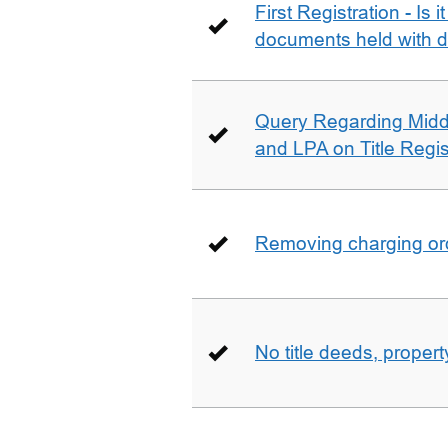
First Registration - Is 
documents held with d
Query Regarding Mid
and LPA on Title Regis
Removing charging ord
No title deeds, prope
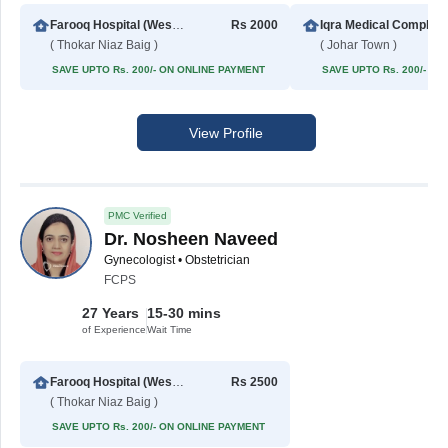
Farooq Hospital (Westwood Branch)
Rs 2000
Iqra Medical
( Thokar Niaz Baig )
( Johar Town )
SAVE UPTO Rs. 200/- ON ONLINE PAYMENT
SAVE UPTO Rs. 200/- O
View Profile
PMC Verified
Dr. Nosheen Naveed
Gynecologist • Obstetrician
FCPS
27 Years
15-30 mins
of Experience
Wait Time
Farooq Hospital (Westwood Branch)
Rs 2500
( Thokar Niaz Baig )
SAVE UPTO Rs. 200/- ON ONLINE PAYMENT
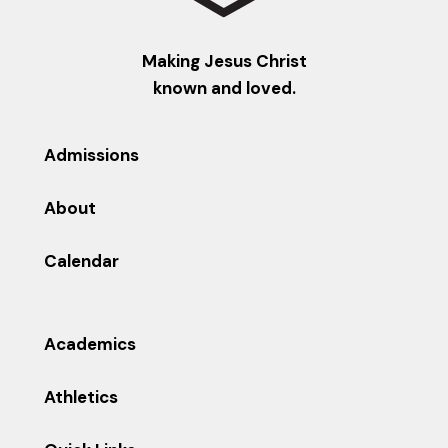
Making Jesus Christ
known and loved.
Admissions
About
Calendar
Academics
Athletics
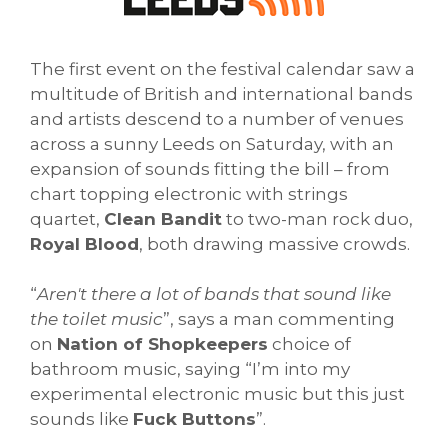
The first event on the festival calendar saw a
multitude of British and international bands
and artists descend to a number of venues
across a sunny Leeds on Saturday, with an
expansion of sounds fitting the bill – from
chart topping electronic with strings
quartet,
Clean Bandit
to two-man rock duo,
Royal Blood
, both drawing massive crowds.
“
Aren't there a lot of bands that sound like
the toilet music
”, says a man commenting
on
Nation of Shopkeepers
choice of
bathroom music, saying “I’m into my
experimental electronic music but this just
sounds like
Fuck Buttons
”.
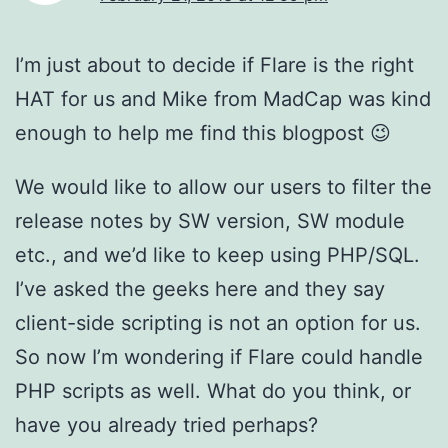
I’m just about to decide if Flare is the right
HAT for us and Mike from MadCap was kind
enough to help me find this blogpost 😉
We would like to allow our users to filter the
release notes by SW version, SW module
etc., and we’d like to keep using PHP/SQL.
I’ve asked the geeks here and they say
client-side scripting is not an option for us.
So now I’m wondering if Flare could handle
PHP scripts as well. What do you think, or
have you already tried perhaps?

□ □ □ □

→ What you need to do
Give the number of lines in the data above that include the word "from", with no other words.

→ Response
2